» **WHAT THIS EXERCISE ASKS**:
1. Transcribe the birthday-paradox passage from "plt.plot(list(all_nr_days), average_numbers, lw=3)" up to and including "with distinct birthdays')".
2. Answer these questions from the birthday-paradox passage:
(a) What probability of any birth day has been assumed so far?
(b) What figure size is passed to plt.figure?
(c) What does the hint give as a good start for fitting the function?
3. How would you render this sentence from the birthday-paradox passage in Spanish: "Their inhabitants certainly would be curious about their birthday paradox."

» **SELECTED PASSAGE**:
So far, we have assumed that a year has 365 days and thus that the probability of any birth day is $1/365$.

However, not all planets have 365 days! What about all the other earth-like exoplanets out there? Their inhabitants certainly would be curious about their birthday paradox.

Below, we will compute the average maximum number of people (as before) for different year lengths. First, let's start by encapsulating our previous logic into a function:

In [None]:
import numpy as np
from random import randint

def compute_average(nr_days_in_year, nr_runs=1000):
    """ Performs a simulation (as before) for a given number of days in the year
    """
    pass

Let's call this function for different number of days in the year, and store the corresponding results:

In [None]:
all_nr_days = range(1, 1001, 10)
average_numbers = []

for nr_days in all_nr_days:
    ### compute the average for this number of days, and append to the list of averages

And let's plot how the average maximum number of people evolves with the number of days in the year:

In [None]:
import matplotlib.pyplot as plt

plt.figure(figsize=(6, 4))
plt.plot(list(all_nr_days), average_numbers, lw=3)
plt.xlabel('Number of days in the year')
plt.ylabel('Average max number of people with distinct birthdays')

You can try experimenting with 1,000, 3,000 and even 10,000 days. What do you observe?

#### Follow-up Question1:
In addition to plotting the average number of people, you can try also plotting the standard deviation.

#### Follow-up Question 2:
Can you find a good fit for the function above (giving the average number of people given the number of days)?
*Hint*: `y = x**0.5` is a good start

» **RECORDS**:
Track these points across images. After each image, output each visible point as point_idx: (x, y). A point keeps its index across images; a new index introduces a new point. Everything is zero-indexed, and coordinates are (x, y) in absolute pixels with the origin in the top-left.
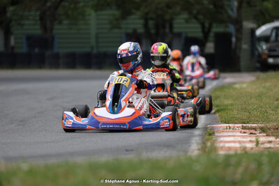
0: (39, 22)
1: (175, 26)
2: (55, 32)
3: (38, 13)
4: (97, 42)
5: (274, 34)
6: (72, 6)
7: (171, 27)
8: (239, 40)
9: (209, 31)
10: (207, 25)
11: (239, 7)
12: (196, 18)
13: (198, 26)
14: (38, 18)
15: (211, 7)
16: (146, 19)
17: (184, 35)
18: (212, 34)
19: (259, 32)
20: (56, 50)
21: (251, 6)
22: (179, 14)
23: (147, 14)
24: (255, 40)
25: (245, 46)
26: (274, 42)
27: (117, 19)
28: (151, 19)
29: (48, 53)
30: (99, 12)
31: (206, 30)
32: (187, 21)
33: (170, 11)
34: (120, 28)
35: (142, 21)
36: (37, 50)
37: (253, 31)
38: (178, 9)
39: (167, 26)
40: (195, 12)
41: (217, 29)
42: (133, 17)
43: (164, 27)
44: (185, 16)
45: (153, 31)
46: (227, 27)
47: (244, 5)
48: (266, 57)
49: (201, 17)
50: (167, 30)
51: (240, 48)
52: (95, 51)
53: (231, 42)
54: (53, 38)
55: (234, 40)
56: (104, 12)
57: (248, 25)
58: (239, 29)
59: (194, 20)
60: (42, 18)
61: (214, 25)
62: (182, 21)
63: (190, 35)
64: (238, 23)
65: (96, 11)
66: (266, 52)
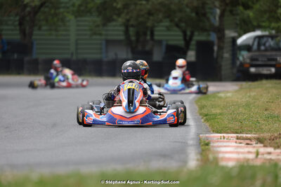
0: (18, 28)
1: (156, 33)
2: (34, 37)
3: (17, 18)
4: (77, 49)
5: (256, 44)
6: (53, 11)
7: (152, 34)
8: (220, 48)
9: (191, 39)
10: (188, 33)
11: (222, 16)
12: (177, 26)
13: (180, 33)
14: (17, 23)
15: (194, 15)
16: (127, 26)
17: (164, 43)
18: (193, 42)
19: (240, 41)
20: (35, 56)
21: (233, 15)
22: (161, 21)
23: (128, 21)
24: (236, 49)
25: (227, 55)
26: (255, 51)
27: (98, 26)
28: (132, 26)
29: (27, 59)
30: (79, 19)
31: (188, 38)
32: (168, 29)
33: (151, 18)
34: (100, 34)
35: (123, 28)
36: (16, 56)
37: (234, 40)
38: (161, 16)
39: (149, 33)
40: (176, 20)
41: (199, 37)
42: (114, 23)
43: (145, 34)
44: (166, 23)
45: (133, 38)
46: (209, 35)
47: (227, 13)
48: (247, 66)
49: (183, 25)
50: (148, 37)
51: (222, 57)
52: (74, 58)
53: (213, 50)
54: (32, 44)
55: (216, 48)
56: (84, 19)
57: (230, 33)
58: (221, 37)
59: (175, 28)
60: (21, 24)
61: (196, 33)
62: (164, 28)
63: (171, 43)
64: (220, 31)
65: (76, 17)
66: (248, 61)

» **EXPECTED OUTPUTS**:
1.
plt.plot(list(all_nr_days), average_numbers, lw=3)
plt.xlabel('Number of days in the year')
plt.ylabel('Average max number of people with distinct birthdays')

2.
(a) $1/365$
(b) (6, 4)
(c) `y = x**0.5`

3. Sin duda, sus habitantes sentirían curiosidad por su paradoja del cumpleaños.